*Problem details*
Return every line below that contains the string "series". Treat uppercase and lowercase letters as different.

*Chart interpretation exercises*
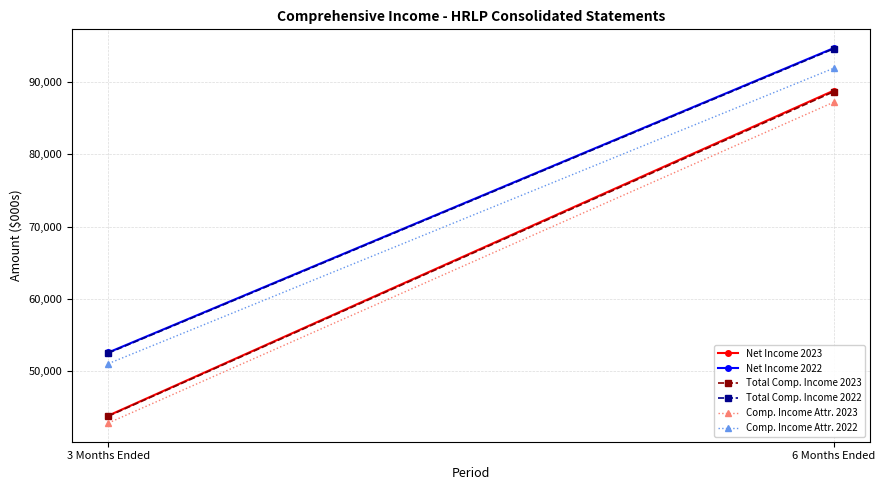

What is the label of the 1st point from the right?

6 Months Ended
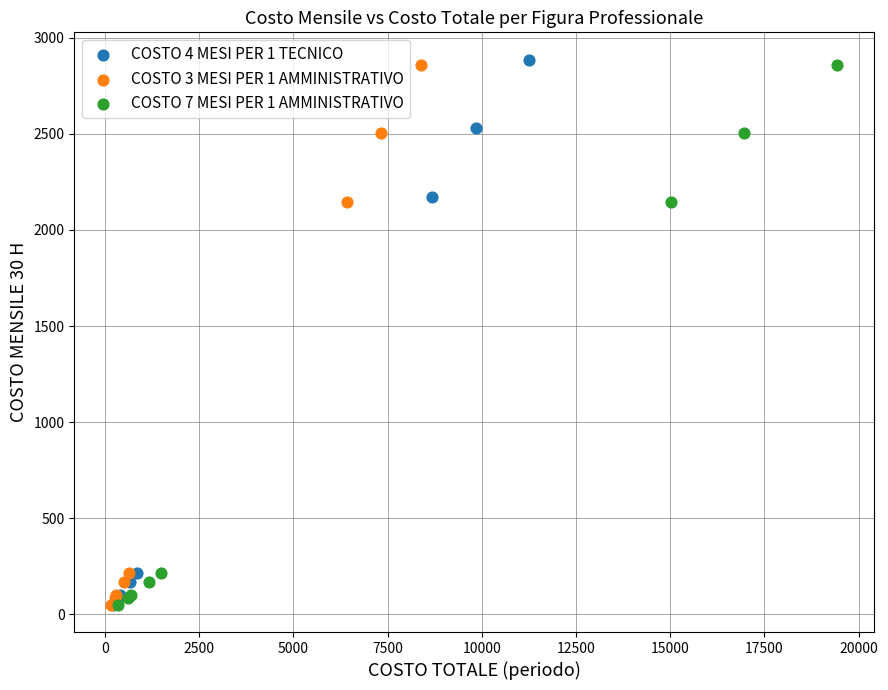

What are all the series names shown in the legend?

COSTO 4 MESI PER 1 TECNICO, COSTO 3 MESI PER 1 AMMINISTRATIVO, COSTO 7 MESI PER 1 AMMINISTRATIVO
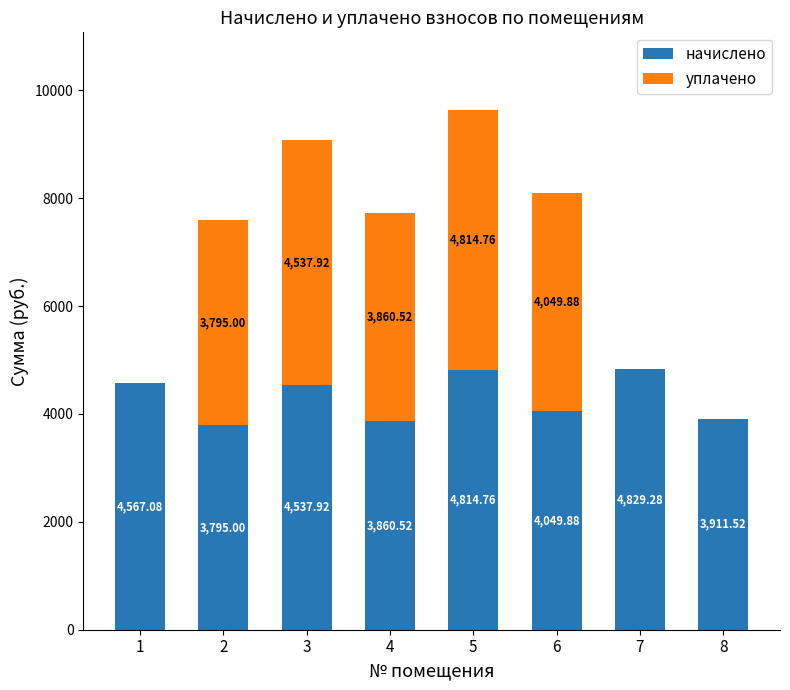

How many series are shown in this chart?

2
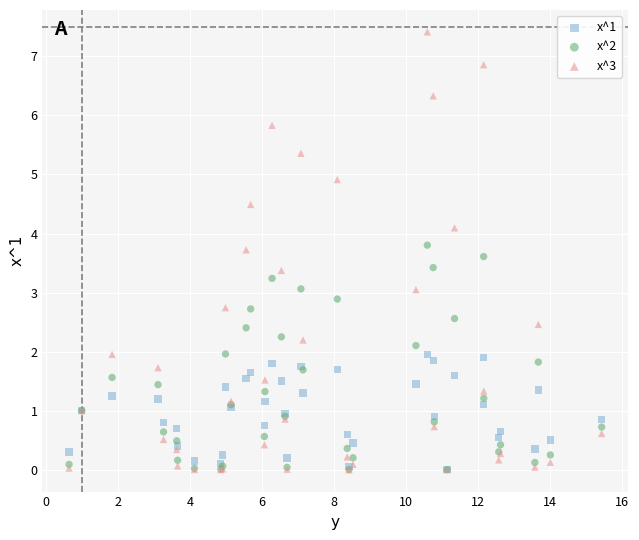

What are all the series names shown in the legend?

x^1, x^2, x^3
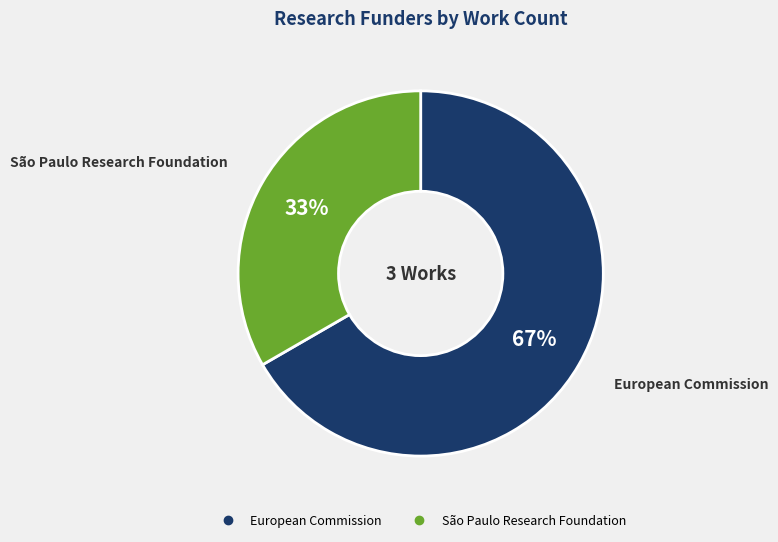

What percentage is the European Commission slice, to the nearest percent?

67%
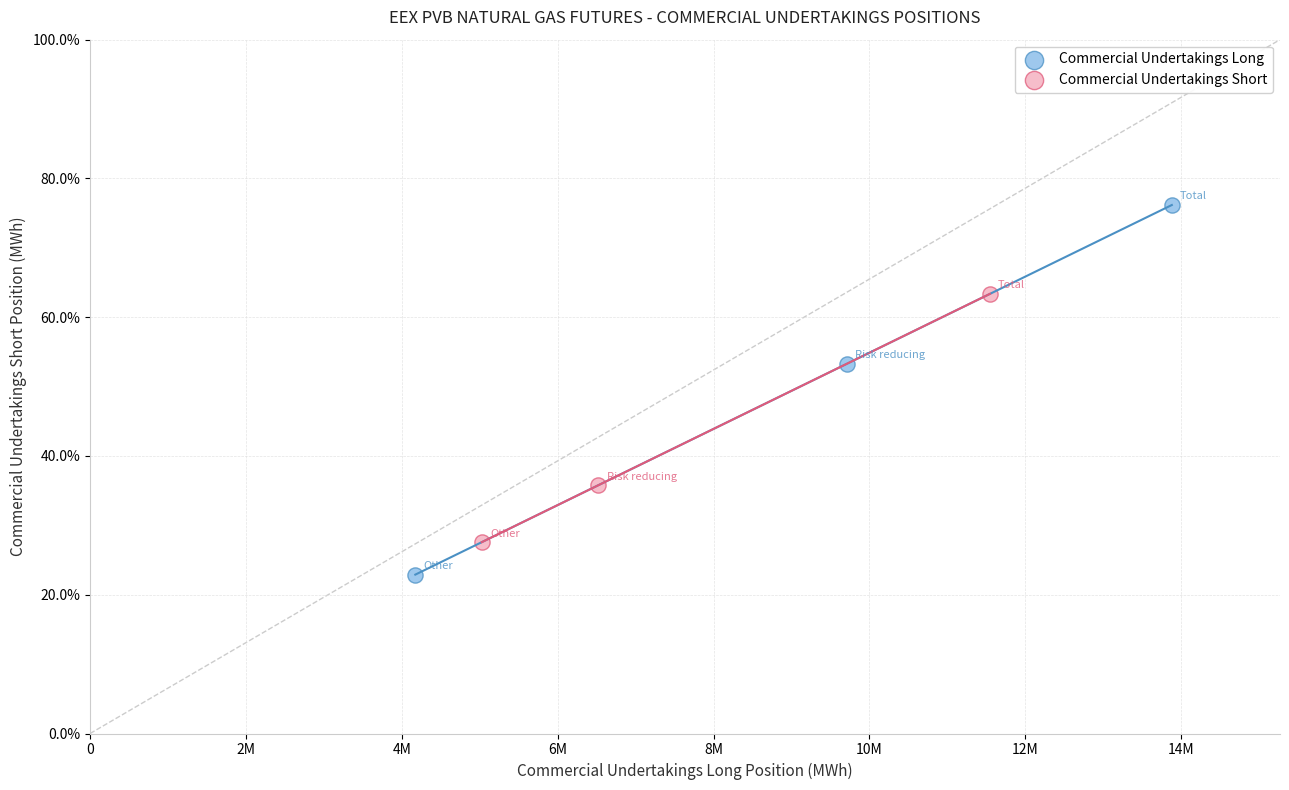

Which series reaches the maximum Y coordinate?

Commercial Undertakings Long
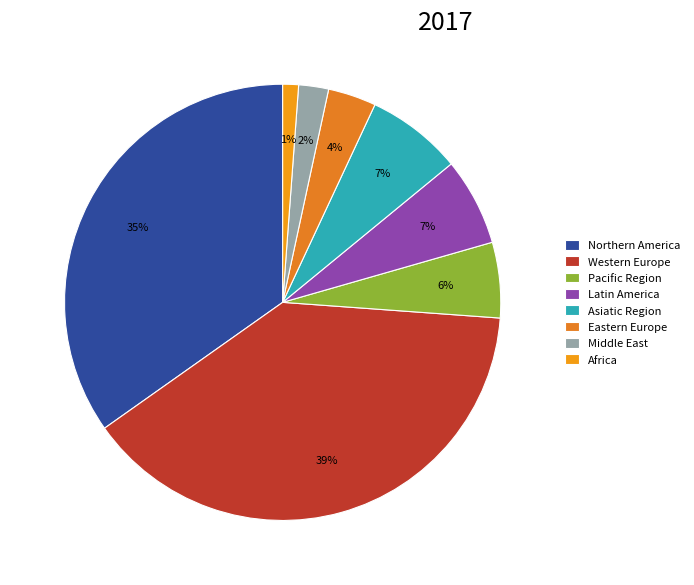

To the nearest percent, what portion does Pacific Region represent?

6%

*Your response*
What are all the series names shown in the legend?
How many series are shown in this chart?
What are all the series names shown in the legend?
Which series reaches the maximum Y coordinate?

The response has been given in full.